Een veel voorkomende vorm van fraude is de btw-(carrousel)fraude. De gezamenlijke EU-lidstaten lopen door deze vorm van internationale georganiseerde fraude per jaar tientallen miljarden aan btw-inkomsten mis.

Er is de Nederlandse Belastingdienst dan ook veel aan gelegen om btw-fraude te bestrijden. Ook een bonafide ondernemer kan zonder dat hij dat wilt betrokken raken bij btw-fraude. En dat kan vervelende gevolgen hebben. Ook als de ondernemer zelf niet fraudeert, maar bijvoorbeeld zijn leverancier of afnemer, kan de Belastingdienst bij de ondernemer aankloppen met naheffingsaanslagen omzetbelasting.

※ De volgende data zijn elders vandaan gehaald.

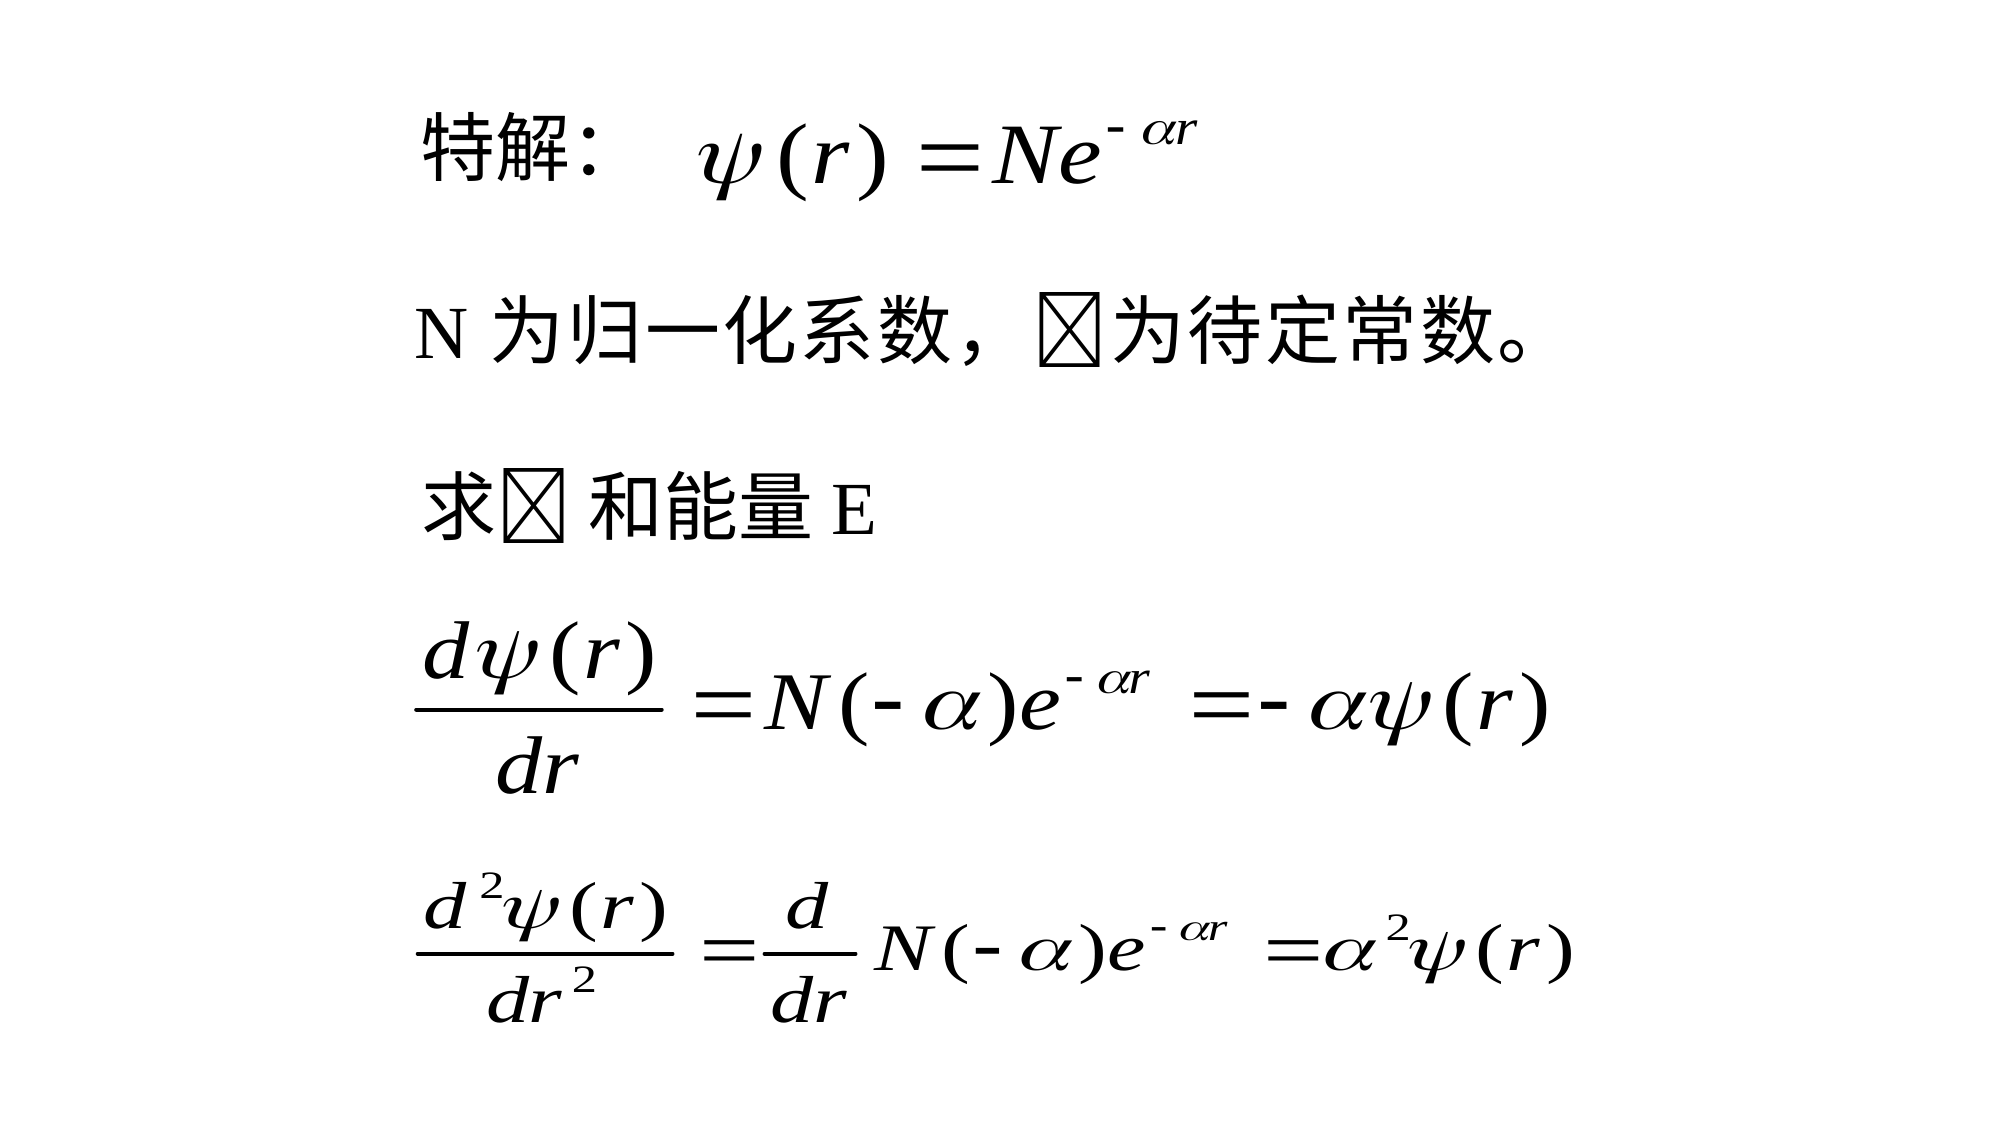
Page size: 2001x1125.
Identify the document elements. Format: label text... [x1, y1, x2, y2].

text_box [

Dat dergelijke naheffingsaanslagen niet zonder een slag of stoot moeten worden geaccepteerd bewijst een recent vonnis van Rechtbank Den Haag van 28 maart 2023 nog maar weer eens. Bij een bonafide ondernemer was het recht op vooraftrek door de Belastingdienst geweigerd. Volgens de Belastingdienst had de leverancier van deze ondernemer gefraudeerd. De rechtbank besliste echter dat de Belastingdienst niet in zijn bewijslast van de btw-fraude was geslaagd. Dat de leverancier de verschuldigde belasting niet heeft voldaan en voor enkele maanden in het geheel geen btw-aangiften heeft gedaan, betekent volgens de rechtbank nog niet dat ook sprake is van btw-fraude. De naheffingsaanslagen aan de bonafide ondernemer werden van tafel geveegd.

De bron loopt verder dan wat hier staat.